• **Aim of the exercise**: Line by line, repeat the material below exactly and leave the images out.

• **Information supplied**:
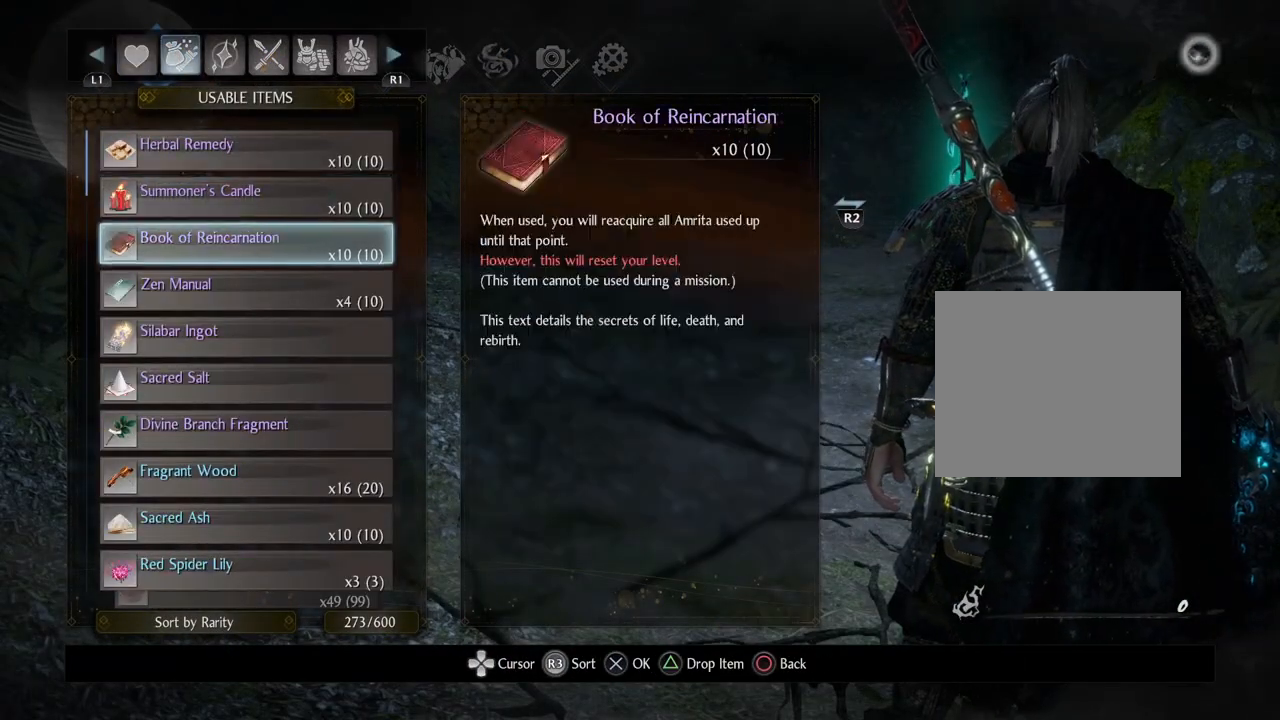
{"buttons": [], "left_stick": "center", "right_stick": "center", "events": [[250, "DPAD_DOWN", "up"]]}
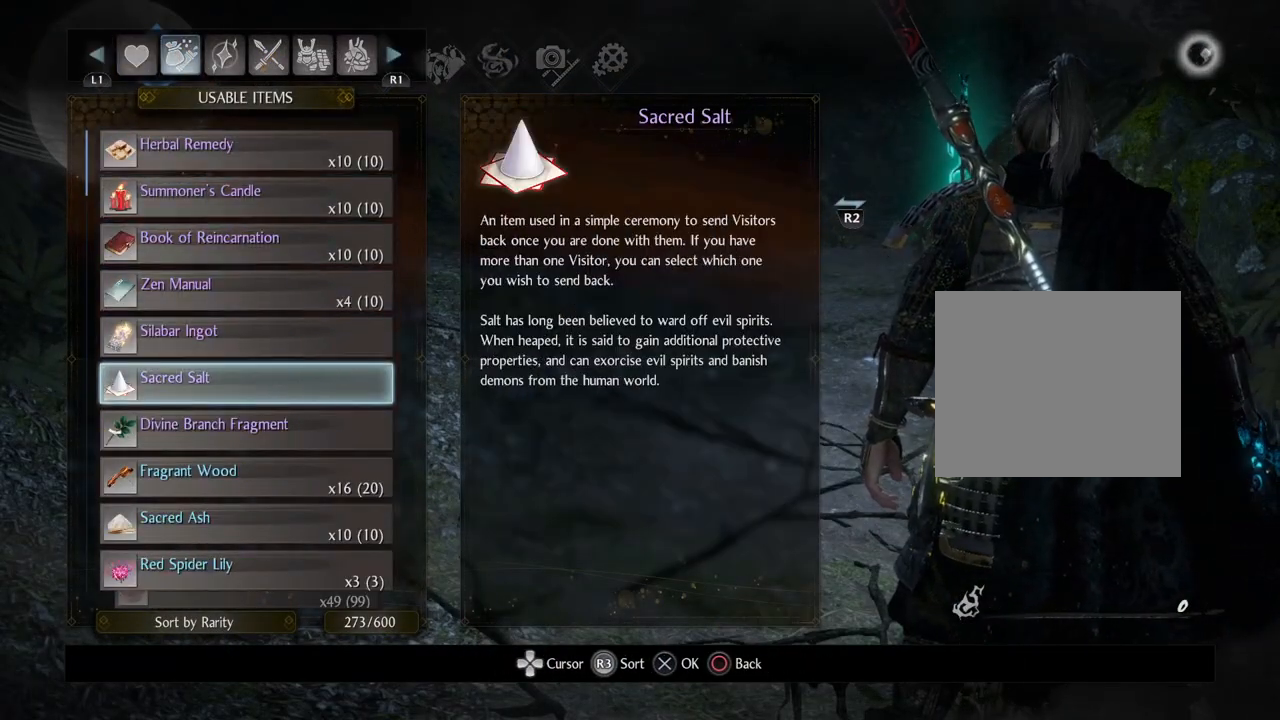
{"buttons": [], "left_stick": "center", "right_stick": "center", "events": []}
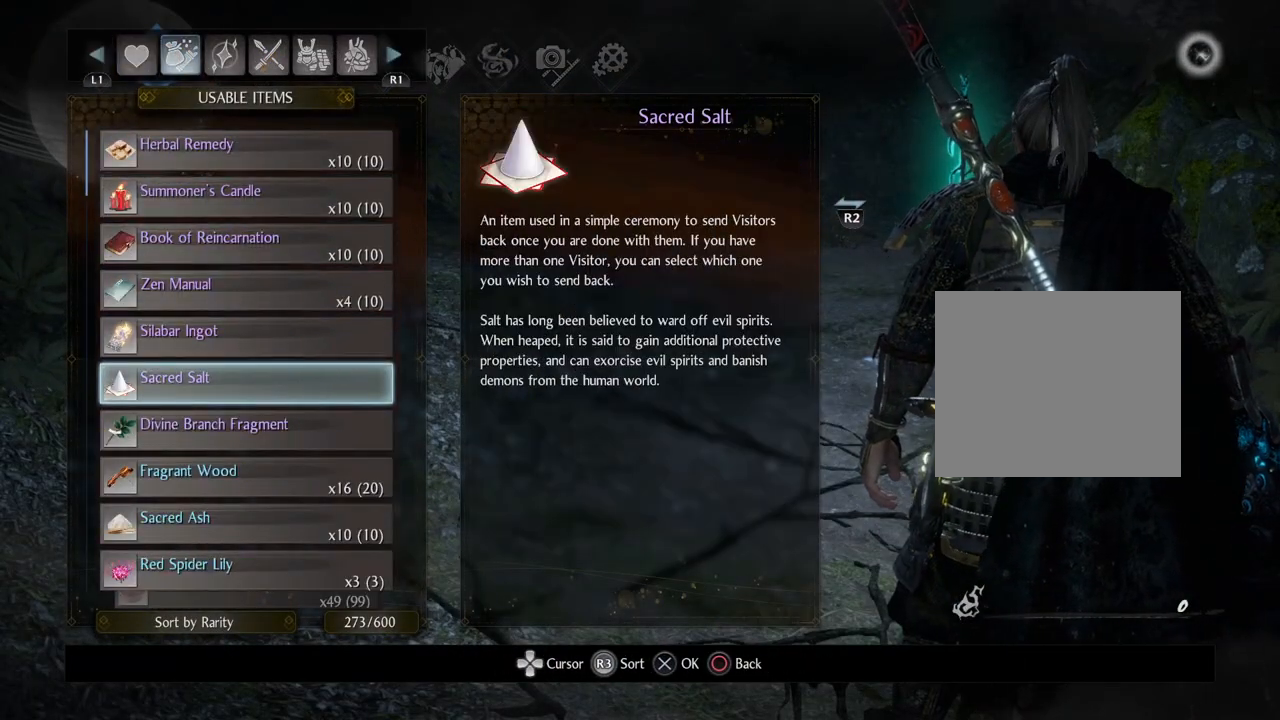
{"buttons": [], "left_stick": "center", "right_stick": "center", "events": []}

• **Final answer**:
{"buttons": [], "left_stick": "center", "right_stick": "center", "events": [[250, "DPAD_DOWN", "up"]]}
{"buttons": [], "left_stick": "center", "right_stick": "center", "events": []}
{"buttons": [], "left_stick": "center", "right_stick": "center", "events": []}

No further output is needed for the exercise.